Not every lawmaker fits the pattern. The Legislature’s Democratic leaders are both Latinos from urban Los Angeles with strong environmental records: Senate leader Kevin de Leon, who carried the bill on petroleum use, and Assembly Speaker Anthony Rendon, who led the California League of Conservation Voters before being elected.
But the environmental movement remains largely white, creating an opening for the oil industry to court ethnic communities, said Marce Gutierrez, who heads an ocean conservation group called Azul.
“When you have a historical failure of the environmental movement to engage meaningfully with Latinos and people of color, you open it up for that sort of thing to happen,” she said.
Hoping to bolster the Legislature’s caucus of moderate Democrats, businesses are pouring millions into advertising campaigns that are not controlled by candidates. Some political committees combine oil money with funds from other interests to support an array of candidates, including white Democrats.
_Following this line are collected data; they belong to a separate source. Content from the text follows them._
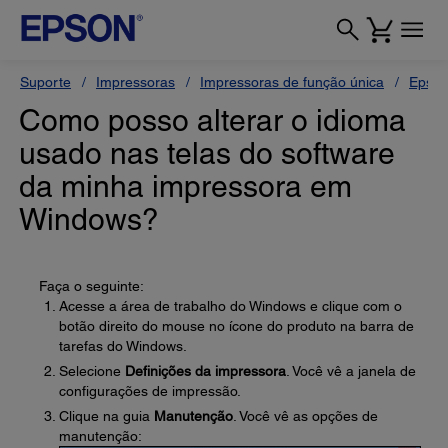
Suporte
Impressoras
Impressoras de função única
Epson
Como posso alterar o idioma
usado nas telas do software
da minha impressora em
Windows?
Faça o seguinte:
Acesse a área de trabalho do Windows e clique com o
botão direito do mouse no ícone do produto na barra de
tarefas do Windows.
Selecione
Definições da impressora
. Você vê a janela de
configurações de impressão.
Clique na guia
Manutenção
. Você vê as opções de
manutenção:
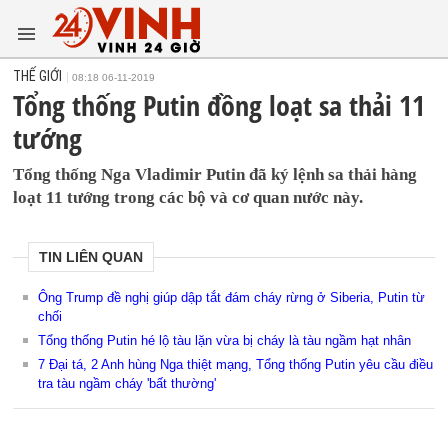
THẾ GIỚI
08:18 06-11-2019
Tổng thống Putin đồng loạt sa thải 11
tướng
Tổng thống Nga Vladimir Putin đã ký lệnh sa thải hàng
loạt 11 tướng trong các bộ và cơ quan nước này.
TIN LIÊN QUAN
Ông Trump đề nghị giúp dập tắt đám cháy rừng ở Siberia, Putin từ
chối
Tổng thống Putin hé lộ tàu lặn vừa bị cháy là tàu ngầm hạt nhân
7 Đại tá, 2 Anh hùng Nga thiệt mạng, Tổng thống Putin yêu cầu điều
tra tàu ngầm cháy 'bất thường'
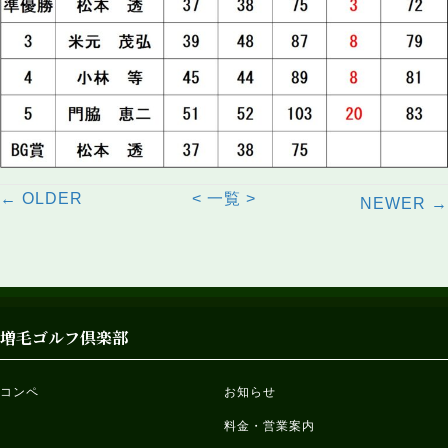
Posts
Posts
← OLDER
< 一覧 >
NEWER →
navigation
navigation
増毛ゴルフ倶楽部
コンペ
お知らせ
料金・営業案内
One committee, the Coalition to Restore California’s Middle Class, is funded entirely by oil: Chevron, Tesoro, Valero and the California Resources Corporation. The group had spent nearly $2 million as of May 31 -- with more spending likely before Tuesday’s primary -- to benefit eight candidates. Two are white Republicans; six are Latino or African-American Democrats.
A representative of the group declined an interview, instead emailing a statement saying it "supports leaders who have protected California jobs and the middle class and share our commitment to policies that help businesses thrive."
The committee has created a series of ads aimed at working-class Californians:
One praises Assemblywoman Cheryl Brown (D-San Bernardino) for blocking the petroleum reduction proposed by “fancy-pants politicians.”
A spot supporting Democrat Cecilia Aguiar-Curry in an agricultural region shows a picnic table brimming with strawberries and grapes and says energy companies “make the clean fuels that bring our food from farm to fork.”
An ad for Assemblywoman Nora Campos (D-San Jose), who is challenging an incumbent Democrat for state Senate, touts her work on maternity health care as a Latina hangs onesies on a clothesline.
Aguiar-Curry and Campos are each competing against white men campaigning on their environmental records.
Campos declined an interview request. Her campaign consultant, Ed McGovern, sent an email decrying the “proliferation of special interest money in politics” and noting that Campos’ main opponent, Sen. Jim Beall (D-San Jose), is benefiting from $500,000 from billionaire environmentalist Tom Steyer.
Beall said oil companies are trying to oust him because he’s rebuffed their efforts to repeal California’s low-carbon fuel standard that requires cleaner blends.
“I have to say no to them when they come up with something that hurts people – like dirtier air,” Beall said. “They’re opposing me on my record.”
Aguiar-Curry, the mayor of Winters, said oil companies see that she works to understand both sides in a debate. Her main opponent, Davis mayor Dan Wolk, said the industry is against him because he has promoted renewable energy.
In 2014, the Coalition to Restore California’s Middle Class spent $714,000 to help elect two Democrats: Assemblymen Rudy Salas (D-Bakersfield) and Jim Cooper (D-Elk Grove), a Latino and African-American, respectively, from different ends of the Central Valley.
It was a good investment: The pair assumed powerful posts last year as chairmen of the moderate Democratic caucus.